The S&P 500 fell 1.9 per cent to 2,856.14 points, the Dow Jones dropped 1.8 per cent to 23,901.77, and the Nasdaq fell 2.1 per cent to 2852.28.
US factories saw output slump to 36.1 in April, according to IHS Markit’s Purchasing Managers’ Index (PMI) data. Anything below 50 represents a contraction.
The fall represents the lowest reading in 11 years, driven by the steepest decline in manufacturing output on record.
New orders, client demand and overseas sales all imploded as production hit lower levels than those recorded during the 2008-2009 financial crisis.
Chris Williamson, chief business economist at IHS Markit, said: “With orders collapsing at a rate not seen for over a decade, supply chains disrupted to a record degree and pessimism about the outlook hitting a new survey high, rising numbers of firms are culling payroll numbers”.
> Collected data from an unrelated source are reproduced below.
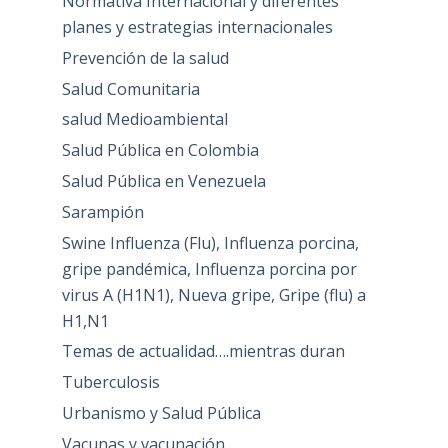
Normativa Internacional y diferentes
planes y estrategias internacionales
Prevención de la salud
Salud Comunitaria
salud Medioambiental
Salud Pública en Colombia
Salud Pública en Venezuela
Sarampión
Swine Influenza (Flu), Influenza porcina,
gripe pandémica, Influenza porcina por
virus A (H1N1), Nueva gripe, Gripe (flu) a
H1,N1
Temas de actualidad….mientras duran
Tuberculosis
Urbanismo y Salud Pública
Vacunas y vacunación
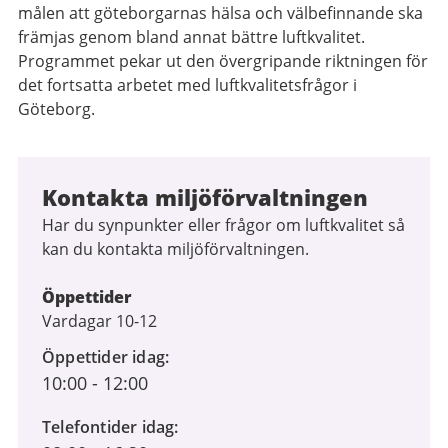
målen att göteborgarnas hälsa och välbefinnande ska
främjas genom bland annat bättre luftkvalitet.
Programmet pekar ut den övergripande riktningen för
det fortsatta arbetet med luftkvalitetsfrågor i
Göteborg.
Kontakta miljöförvaltningen
Har du synpunkter eller frågor om luftkvalitet så
kan du kontakta miljöförvaltningen.
Öppettider
Vardagar 10-12
Öppettider idag
10:00
-
12:00
Telefontider idag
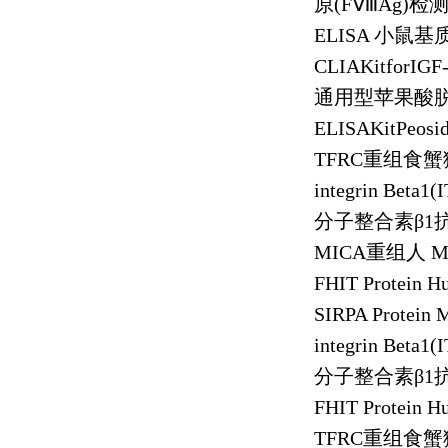
原
(F
Ⅷ
Ag)
检
ELISA
小鼠基
CLIAKitforIGF
通用型苹果酸
ELISAKitPeosid
TFRC
重组食蟹
integrin Beta1
分子整合素β
1
MICA
重组人
M
FHIT Protein 
SIRPA Protein
integrin Beta1
分子整合素β
1
FHIT Protein 
TFRC
重组食蟹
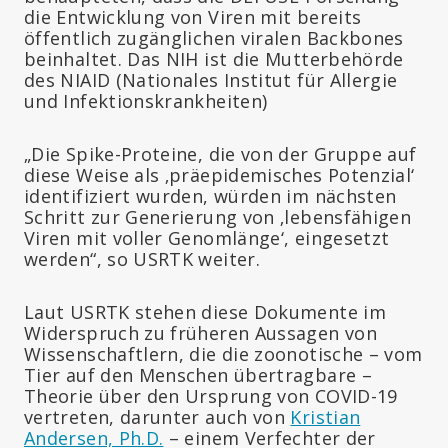
die Entwicklung von Viren mit bereits
öffentlich zugänglichen viralen Backbones
beinhaltet. Das NIH ist die Mutterbehörde
des NIAID (Nationales Institut für Allergie
und Infektionskrankheiten)
„Die Spike-Proteine, die von der Gruppe auf
diese Weise als ‚präepidemisches Potenzial‘
identifiziert wurden, würden im nächsten
Schritt zur Generierung von ‚lebensfähigen
Viren mit voller Genomlänge‘, eingesetzt
werden“, so USRTK weiter.
Laut USRTK stehen diese Dokumente im
Widerspruch zu früheren Aussagen von
Wissenschaftlern, die die zoonotische – vom
Tier auf den Menschen übertragbare –
Theorie über den Ursprung von COVID-19
vertreten, darunter auch von
Kristian
Andersen, Ph.D.
– einem Verfechter der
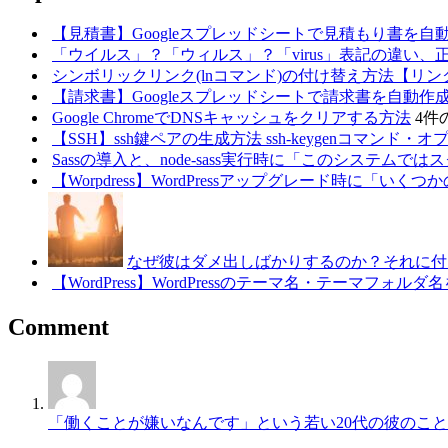
【見積書】Googleスプレッドシートで見積もり書を自動生成
「ウイルス」？「ウィルス」？「virus」表記の違い、
シンボリックリンク(lnコマンド)の付け替え方法【リ
【請求書】Googleスプレッドシートで請求書を自動作成・一
Google ChromeでDNSキャッシュをクリアする方法
4件
【SSH】ssh鍵ペアの生成方法 ssh-keygenコマンド・オプシ
Sassの導入と、node-sass実行時に「このシステム
【Worpdress】WordPressアップグレード時
なぜ彼はダメ出しばかりするのか？それに付
【WordPress】WordPressのテーマ名・テーマフォル
Comment
「働くことが嫌いなんです」という若い20代の彼のこと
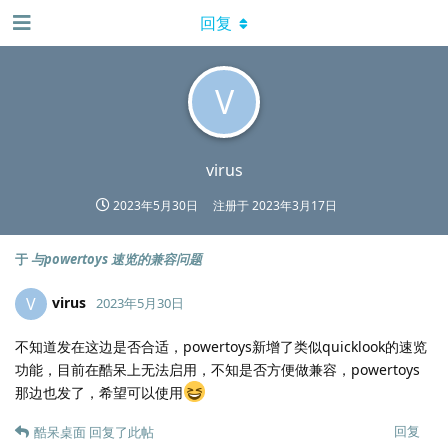
回复
V
virus
2023年5月30日
注册于
2023年3月17日
于
与powertoys 速览的兼容问题
virus
V
2023年5月30日
不知道发在这边是否合适，powertoys新增了类似quicklook的速览
功能，目前在酷呆上无法启用，不知是否方便做兼容，powertoys
那边也发了，希望可以使用
回复
酷呆桌面
回复了此帖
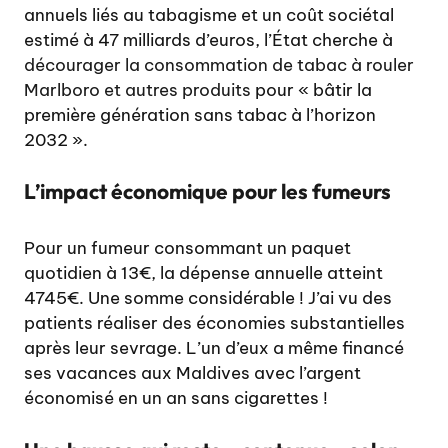
annuels liés au tabagisme et un coût sociétal
estimé à 47 milliards d’euros, l’État cherche à
décourager la consommation de tabac à rouler
Marlboro et autres produits
pour « bâtir la
première génération sans tabac à l’horizon
2032 ».
L’impact économique pour les fumeurs
Pour un fumeur consommant un paquet
quotidien à 13€, la dépense annuelle atteint
4745€. Une somme considérable ! J’ai vu des
patients réaliser des économies substantielles
après leur sevrage. L’un d’eux a même financé
ses vacances aux Maldives avec l’argent
économisé en un an sans cigarettes !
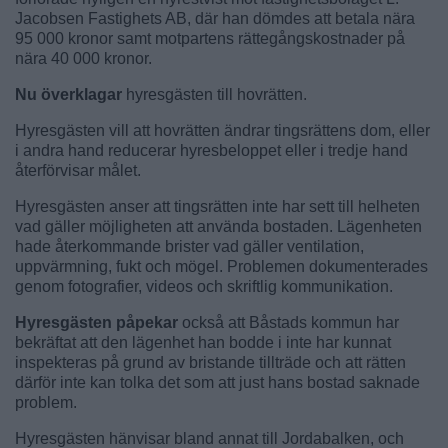
Jacobsen Fastighets AB, där han dömdes att betala nära
95 000 kronor samt motpartens rättegångskostnader på
nära 40 000 kronor.
Nu överklagar
hyresgästen till hovrätten.
Hyresgästen vill att hovrätten ändrar tingsrättens dom, eller
i andra hand reducerar hyresbeloppet eller i tredje hand
återförvisar målet.
Hyresgästen anser att tingsrätten inte har sett till helheten
vad gäller möjligheten att använda bostaden. Lägenheten
hade återkommande brister vad gäller ventilation,
uppvärmning, fukt och mögel. Problemen dokumenterades
genom fotografier, videos och skriftlig kommunikation.
Hyresgästen påpekar
också att Båstads kommun har
bekräftat att den lägenhet han bodde i inte har kunnat
inspekteras på grund av bristande tillträde och att rätten
därför inte kan tolka det som att just hans bostad saknade
problem.
Hyresgästen hänvisar bland annat till Jordabalken, och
Over 30m people in the US have filed for unemployment benefits in the last six weeks, more than three times the number that did so during the financial crisis.
Markets were already reeling after president Donald Trump late last night threatened to slap further tariffs on China due to the coronavirus crisis.
Speaking last night, Trump said that his much-touted trade deal with China was now less important than the pandemic, with his administration discussing retaliatory measures.
The comments sparked fears amongst businesses that the economy could be set for a return to the uncertainty that gripped it for two years while Trump negotiated the original deal.